** Quoted passage follows **
From \emph{Swan Boats at Four}, a novel by George V. Higgins.

\begin{quotation}
Rutledge said ``In other words, if we'd painted over that damned
picture in the summer of nineteen seventy-eight, we would've made the
club, and ourselves individually, liable for a hundred thousand bucks,
plus interest at, say, an average of seven percent per annum,
compounded for thirty-four years. \ldots''

``Offhand,'' [David] said, ``I can't even imagine how much that
would've been.'' 

``At the time, I couldn't either,'' Rutledge said, `` \ldots so we
looked it up --- I don't mean we figured it out. \ldots I don't
recall the exact figure, but it came out to around a million and a
half dollars.''%
\begin{csmr}
George V. Higgins, 
\emph{Swan Boats at Four},
Henry Holt and Company, 1995,
pp. 198-199.
\end{csmr}
\end{quotation}

\begin{sol}
\begin{abcd}

\item  Use the rule of seventy to decide whether Rutledge was right
  when he said the figure was ``around a million   and a half dollars''.

The rule of seventy tells me that seven percent interest doubles
a debt in ten years. In twenty years it will quadruple, in
thirty it will be eight times as large. So the \$100,000 would be
\$800,000 after 30 years. It would be \$1,600,000 after 40
years. That's barely over a million and a half, so I don't think
it would be a million and a half after just 34 years.

\item Calculate the answer.

\begin{equation*}
100,000 \times 1.07^{34} = 997811.353702
\end{equation*}
%
so the \$100,000 debt would grow to just about a million dollars in 34
years.
\end{abcd}

\end{sol}
** End of Quoted passage **
Rewrite the compound interest solution from "The rule of seventy tells" up to and including "just 34 years.", putting "loan" wherever "debt" appears.
** Available data follows **
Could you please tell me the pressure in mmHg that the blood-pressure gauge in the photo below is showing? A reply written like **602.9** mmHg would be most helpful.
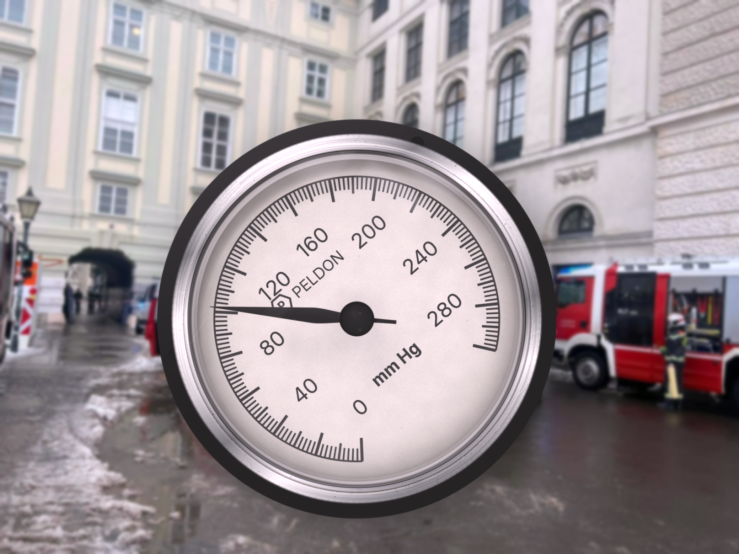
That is **102** mmHg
** End of Available data **
The answer:
The rule of seventy tells me that seven percent interest doubles
a loan in ten years. In twenty years it will quadruple, in
thirty it will be eight times as large. So the \$100,000 would be
\$800,000 after 30 years. It would be \$1,600,000 after 40
years. That's barely over a million and a half, so I don't think
it would be a million and a half after just 34 years.